====== 本文 ======

また、PC本体から出力される音を録音アプリの入力に設定する事ができません。俗に言う、出力音声を入力デバイスに戻す ループバック機能 が備わっていない為です。
ループバック機能がないのと、そもそものMacの標準環境設定によってこのような状況になってしまうという事を簡単に図示してみました。


▲ アカペラの収録がしたい訳ではないんだ

この為、以下の二点を満たせるようになる必要がありました。

  • ループバック機能でリモート先の相手の声を入力に持ってくる
  • 複数入力をミックスして録音アプリに入力する

このような環境を解決する為に 仮想オーディオデバイス仮想ミキサー を用意する必要があります。


▲ こういう事がやりたい

幸い、Macにはこれらのアプリケーションが複数あるので次からの環境構築に向けてのところでそれぞれ紹介させてもらいます。

リモート対談収録に向けて準備しよう

まずは、リモート対談収録に向けて使えるアプリケーションについて簡単にまとめてみました。

仮想オーディオデバイス

  • Soundflower: macOS Catalina(10.15)対応。開発自体は終了してしまっているがCatalinaへの対応は実施されている。

  • BlackHole: macOS Catalina(10.15)対応。インストーラによるダウンロードはメールアドレスの登録が必要。

仮想ミキサー

  • LadioCast: macOS Catalina(10.15)対応。App Storeからダウンロード可能。

仮想オーディオデバイス + 仮想ミキサー

  • Loopback: macOS Catalina(10.15)対応。現在Loopback2が出ている。1を持っている場合は2をインストールしてそのままアップデート可能。無料版だと利用時間に20分間の制限がある 。$109(2020年7月20日現在)買い切りで無制限利用ができる。

BlackholeとLoopbackについては、弊社で参考になるエントリがありましたので、以下にリンクを貼っておきます。良かったら参考にして下さい。

後ほどまたまとめますが、今回は一番やり慣れていた仮想オーディオデバイスにSoundflowerを、仮想ミキサーにLadioCastを利用するやり方で収録を行いました。

録音ソフト

Macを使っている場合は、標準で備わっているQuickTime Playerの「オーディオ収録」を利用すれば録音ができます。
私は、元々利用していたAudacityという録音編集ソフトを利用しました。

Audacityについても、弊社で参考になるエントリがありましたので、以下にリンクを貼っておきます。良かったら参考にして下さい。

ただこちら、 2020年7月20日現在、最新版のAudacity 2.4.2がmacOS Catalinaで動作しない不具合が発生する事があるようなので、Catalinaを利用している人は別のソフト(QuickTime Playerなど)での録音を代替案として用意しておく事をお勧めします。

Audacity 2.4.2 not playing audio on macOS Catalina - Audacity Forum

私の声の録音環境

おまけに、私の声の録音環境も参考までに載せておきます。


▲ 演奏録音用で揃えていたものたち

コンデンサマイクで声を拾いそれをオーディオインターフェースでパソコンに入力しています。

====== 提示された行 ======

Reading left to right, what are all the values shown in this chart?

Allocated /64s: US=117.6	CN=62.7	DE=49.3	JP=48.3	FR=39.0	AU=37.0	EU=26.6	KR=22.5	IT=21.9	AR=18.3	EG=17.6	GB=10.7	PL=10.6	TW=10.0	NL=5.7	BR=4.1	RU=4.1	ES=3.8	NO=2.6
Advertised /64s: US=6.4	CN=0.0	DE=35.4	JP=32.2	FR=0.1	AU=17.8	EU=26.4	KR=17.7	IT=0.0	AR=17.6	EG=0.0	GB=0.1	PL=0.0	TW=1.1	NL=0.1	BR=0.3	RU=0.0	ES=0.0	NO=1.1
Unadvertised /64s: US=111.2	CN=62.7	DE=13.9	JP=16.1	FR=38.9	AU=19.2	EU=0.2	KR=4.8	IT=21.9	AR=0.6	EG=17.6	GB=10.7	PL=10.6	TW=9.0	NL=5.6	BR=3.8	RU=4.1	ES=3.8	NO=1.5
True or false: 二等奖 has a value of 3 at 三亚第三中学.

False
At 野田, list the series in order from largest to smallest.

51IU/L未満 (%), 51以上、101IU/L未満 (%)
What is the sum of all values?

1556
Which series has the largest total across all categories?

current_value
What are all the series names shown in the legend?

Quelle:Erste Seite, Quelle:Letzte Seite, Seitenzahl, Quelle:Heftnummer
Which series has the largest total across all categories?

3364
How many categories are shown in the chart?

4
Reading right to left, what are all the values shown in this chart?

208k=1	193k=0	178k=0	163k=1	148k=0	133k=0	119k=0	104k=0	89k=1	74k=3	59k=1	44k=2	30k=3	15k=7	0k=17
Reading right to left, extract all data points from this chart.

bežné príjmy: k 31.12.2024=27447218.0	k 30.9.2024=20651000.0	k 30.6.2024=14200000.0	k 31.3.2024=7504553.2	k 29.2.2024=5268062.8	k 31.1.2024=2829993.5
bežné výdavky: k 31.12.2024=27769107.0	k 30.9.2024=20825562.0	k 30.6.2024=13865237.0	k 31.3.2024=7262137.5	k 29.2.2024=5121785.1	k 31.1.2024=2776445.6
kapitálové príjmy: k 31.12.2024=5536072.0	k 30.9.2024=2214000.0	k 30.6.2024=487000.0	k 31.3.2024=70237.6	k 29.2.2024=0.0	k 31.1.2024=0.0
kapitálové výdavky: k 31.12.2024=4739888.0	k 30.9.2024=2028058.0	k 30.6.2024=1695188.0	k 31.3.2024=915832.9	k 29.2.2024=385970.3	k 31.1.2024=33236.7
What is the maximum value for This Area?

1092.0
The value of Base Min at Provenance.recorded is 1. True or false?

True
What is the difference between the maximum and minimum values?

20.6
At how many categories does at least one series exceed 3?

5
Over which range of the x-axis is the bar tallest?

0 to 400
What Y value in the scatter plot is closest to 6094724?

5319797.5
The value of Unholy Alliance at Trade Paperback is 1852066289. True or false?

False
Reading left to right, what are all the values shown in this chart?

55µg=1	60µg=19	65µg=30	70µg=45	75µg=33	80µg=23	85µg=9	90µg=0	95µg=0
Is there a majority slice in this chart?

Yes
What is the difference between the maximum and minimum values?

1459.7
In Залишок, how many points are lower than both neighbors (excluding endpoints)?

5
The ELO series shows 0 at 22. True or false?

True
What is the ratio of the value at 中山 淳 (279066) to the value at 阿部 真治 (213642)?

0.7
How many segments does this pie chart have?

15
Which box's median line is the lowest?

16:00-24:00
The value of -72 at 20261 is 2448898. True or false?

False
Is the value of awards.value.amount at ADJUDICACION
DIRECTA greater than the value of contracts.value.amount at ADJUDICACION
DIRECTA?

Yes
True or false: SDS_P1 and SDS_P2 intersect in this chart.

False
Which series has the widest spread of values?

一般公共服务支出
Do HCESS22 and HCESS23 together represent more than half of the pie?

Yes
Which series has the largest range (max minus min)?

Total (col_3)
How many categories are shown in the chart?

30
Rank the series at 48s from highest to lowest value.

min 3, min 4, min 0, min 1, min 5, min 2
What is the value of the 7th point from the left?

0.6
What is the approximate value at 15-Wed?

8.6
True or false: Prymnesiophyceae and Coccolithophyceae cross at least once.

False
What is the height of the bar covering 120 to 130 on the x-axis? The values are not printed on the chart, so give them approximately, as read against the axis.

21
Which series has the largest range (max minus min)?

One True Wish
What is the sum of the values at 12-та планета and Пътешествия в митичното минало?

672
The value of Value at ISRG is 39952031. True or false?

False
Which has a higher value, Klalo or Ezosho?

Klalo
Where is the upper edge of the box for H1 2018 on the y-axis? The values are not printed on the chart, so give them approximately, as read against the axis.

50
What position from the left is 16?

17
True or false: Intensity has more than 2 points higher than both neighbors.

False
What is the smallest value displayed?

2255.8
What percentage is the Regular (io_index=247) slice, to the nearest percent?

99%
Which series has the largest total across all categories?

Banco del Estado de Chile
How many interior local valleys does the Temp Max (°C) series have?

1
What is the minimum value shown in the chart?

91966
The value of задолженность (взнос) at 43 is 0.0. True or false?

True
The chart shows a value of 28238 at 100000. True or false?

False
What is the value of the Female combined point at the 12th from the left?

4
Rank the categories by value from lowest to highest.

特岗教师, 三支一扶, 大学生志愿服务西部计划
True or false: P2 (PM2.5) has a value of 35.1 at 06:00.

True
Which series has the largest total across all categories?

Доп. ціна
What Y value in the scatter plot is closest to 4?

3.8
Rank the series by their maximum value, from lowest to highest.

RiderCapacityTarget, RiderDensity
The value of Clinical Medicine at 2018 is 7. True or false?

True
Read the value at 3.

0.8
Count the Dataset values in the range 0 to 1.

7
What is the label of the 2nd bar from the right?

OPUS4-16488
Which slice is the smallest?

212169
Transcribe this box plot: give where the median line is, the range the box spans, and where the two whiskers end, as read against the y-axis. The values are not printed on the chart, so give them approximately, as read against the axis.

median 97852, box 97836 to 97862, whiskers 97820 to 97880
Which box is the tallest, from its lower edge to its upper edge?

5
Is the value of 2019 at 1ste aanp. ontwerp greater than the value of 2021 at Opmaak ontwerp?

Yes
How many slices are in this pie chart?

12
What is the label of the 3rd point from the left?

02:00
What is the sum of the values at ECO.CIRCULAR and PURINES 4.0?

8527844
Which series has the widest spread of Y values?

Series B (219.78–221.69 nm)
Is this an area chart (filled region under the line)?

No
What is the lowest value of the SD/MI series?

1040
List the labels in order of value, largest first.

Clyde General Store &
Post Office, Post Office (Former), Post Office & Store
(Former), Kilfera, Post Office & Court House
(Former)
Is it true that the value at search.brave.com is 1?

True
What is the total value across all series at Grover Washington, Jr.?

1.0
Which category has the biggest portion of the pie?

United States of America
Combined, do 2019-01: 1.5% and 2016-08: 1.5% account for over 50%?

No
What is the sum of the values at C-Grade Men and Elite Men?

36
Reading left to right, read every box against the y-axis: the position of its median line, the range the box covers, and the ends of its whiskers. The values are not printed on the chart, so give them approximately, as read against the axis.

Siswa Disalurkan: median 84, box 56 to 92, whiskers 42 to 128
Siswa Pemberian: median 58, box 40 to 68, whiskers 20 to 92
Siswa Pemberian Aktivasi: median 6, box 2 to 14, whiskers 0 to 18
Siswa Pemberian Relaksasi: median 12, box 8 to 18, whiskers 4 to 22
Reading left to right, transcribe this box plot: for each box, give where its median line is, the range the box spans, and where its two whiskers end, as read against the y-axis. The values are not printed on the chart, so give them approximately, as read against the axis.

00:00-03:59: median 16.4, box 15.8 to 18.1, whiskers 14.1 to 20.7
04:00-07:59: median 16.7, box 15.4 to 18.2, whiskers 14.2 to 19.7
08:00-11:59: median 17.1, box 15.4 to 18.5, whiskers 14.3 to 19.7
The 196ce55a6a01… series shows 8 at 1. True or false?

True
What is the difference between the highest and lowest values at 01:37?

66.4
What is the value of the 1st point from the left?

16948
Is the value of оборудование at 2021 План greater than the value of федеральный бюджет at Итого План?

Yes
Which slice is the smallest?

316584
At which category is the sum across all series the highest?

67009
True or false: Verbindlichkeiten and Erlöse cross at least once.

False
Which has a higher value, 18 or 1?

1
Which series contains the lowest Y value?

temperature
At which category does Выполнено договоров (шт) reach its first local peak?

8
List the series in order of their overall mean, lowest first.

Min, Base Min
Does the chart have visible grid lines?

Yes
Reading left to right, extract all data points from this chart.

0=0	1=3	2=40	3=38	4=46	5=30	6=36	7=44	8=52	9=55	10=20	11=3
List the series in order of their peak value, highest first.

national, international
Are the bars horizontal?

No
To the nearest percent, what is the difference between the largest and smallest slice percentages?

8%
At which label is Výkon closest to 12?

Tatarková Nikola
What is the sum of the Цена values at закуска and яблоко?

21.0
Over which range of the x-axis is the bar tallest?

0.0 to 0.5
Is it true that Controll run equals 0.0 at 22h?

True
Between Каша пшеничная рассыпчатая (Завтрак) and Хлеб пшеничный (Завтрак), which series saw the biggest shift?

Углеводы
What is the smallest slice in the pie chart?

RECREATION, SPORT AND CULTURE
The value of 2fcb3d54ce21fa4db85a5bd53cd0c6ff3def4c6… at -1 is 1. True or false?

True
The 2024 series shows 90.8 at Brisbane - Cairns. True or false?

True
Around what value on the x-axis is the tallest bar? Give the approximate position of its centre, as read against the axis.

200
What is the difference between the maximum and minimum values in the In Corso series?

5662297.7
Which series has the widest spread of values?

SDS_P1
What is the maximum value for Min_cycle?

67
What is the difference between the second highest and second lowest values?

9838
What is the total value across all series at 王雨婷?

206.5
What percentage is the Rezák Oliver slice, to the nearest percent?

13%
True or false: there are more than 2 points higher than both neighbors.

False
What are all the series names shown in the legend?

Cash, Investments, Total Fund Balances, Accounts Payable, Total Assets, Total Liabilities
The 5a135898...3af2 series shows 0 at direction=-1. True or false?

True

======

_取り組む作業_
A. Macでのリモート対談収録についての本文から、「後ほどまたまとめますが、今回」で始まり「を利用すれば録音ができます。」で終わる部分をそのまま書き写しなさい。
B. Macでのリモート対談収録についての本文の続きを、最後の文の後から書き進めなさい。
上記の行は本文の内容とは関係がありません。

_練習の解答_
A.
後ほどまたまとめますが、今回は一番やり慣れていた仮想オーディオデバイスにSoundflowerを、仮想ミキサーにLadioCastを利用するやり方で収録を行いました。

録音ソフト

Macを使っている場合は、標準で備わっているQuickTime Playerの「オーディオ収録」を利用すれば録音ができます。

B.
M-AUDIOのM-Track 2X2は、小柄ながらもコンデンサマイクへの電気を供給するファンタム電源を内蔵しており、これ一つでコンデンサマイクを使う事ができます。小柄だから狭い机にも置けるのが強いですね。

収録環境を設定してみた

さて、使用するものの解説が済んだので、早速設定していきましょう。

今回利用した環境

  • macOS High Sierra 10.13.6
  • Audacity 2.3.3
  • Soundflower 2.0b2
  • LadioCast 0.13.0

それぞれのインストールについては、各ソフトの紹介欄にリンクを貼ってあるのでそちらからどうぞ。

PCの音声出力を仮想オーディオデバイスに設定する

まず、以下画像の部分を設定していきましょう。


▲ ここの設定をする

「システム環境設定…」から「サウンド」を選択し、出力の設定を以下のようにします。


▲ PC本体の音が仮想オーディオインターフェースに入るように

これで、仮想オーディオインターフェースであるSoundflowerにPC本体の音声が入力されるようになりました。

仮想ミキサーの設定をする

次に、以下画像の部分を設定していきます。


▲ 次はここ

今回はLadioCastを以下のように設定しました。


▲ 先ほど設定したSoundflowerと、マイクからの音声をここでミックスする

入力1が先ほど設定したPC本体からの音声、入力2がマイクからの音声となっています。これらをLadioCastで一纏めにミックスしてSoundflowerの別のチャンネルに出力しています。
ただこの画面の通りに設定すると出力先が仮想オーディオインターフェースのみとなってしまうので、作業中の音をPC本体ないし接続しているヘッドフォンなどで確認したい場合は、入力からの出力先を別チャンネルに用意して下さい。
上図だと、それぞれの入力の出力先に「メイン」を追加すると、PCの内蔵スピーカーから実際にミックスされた音声が確認できるようになります。

録音ソフトの設定をする

最後に、ミックスした音声を録音ソフトに入力できるように設定しましょう。


▲ 録音の準備がようやく整う

今回はAudacityを利用して録音するので、Audacityの入力を設定していきます。


▲ これでミックスした音声が録り放題だ!

先程出力先に設定したSoundflowerを設定します。チャンネルを間違えないように気をつけましょう。

収録してみた

実際に収録してみたものがこちらです。


▲ 茶番すらも下手くそ

収録するに当たって、リモート先の対談者の代替として私が作成した別動画の音声をSoundflowerで入力してマイクからの声とミックスしています。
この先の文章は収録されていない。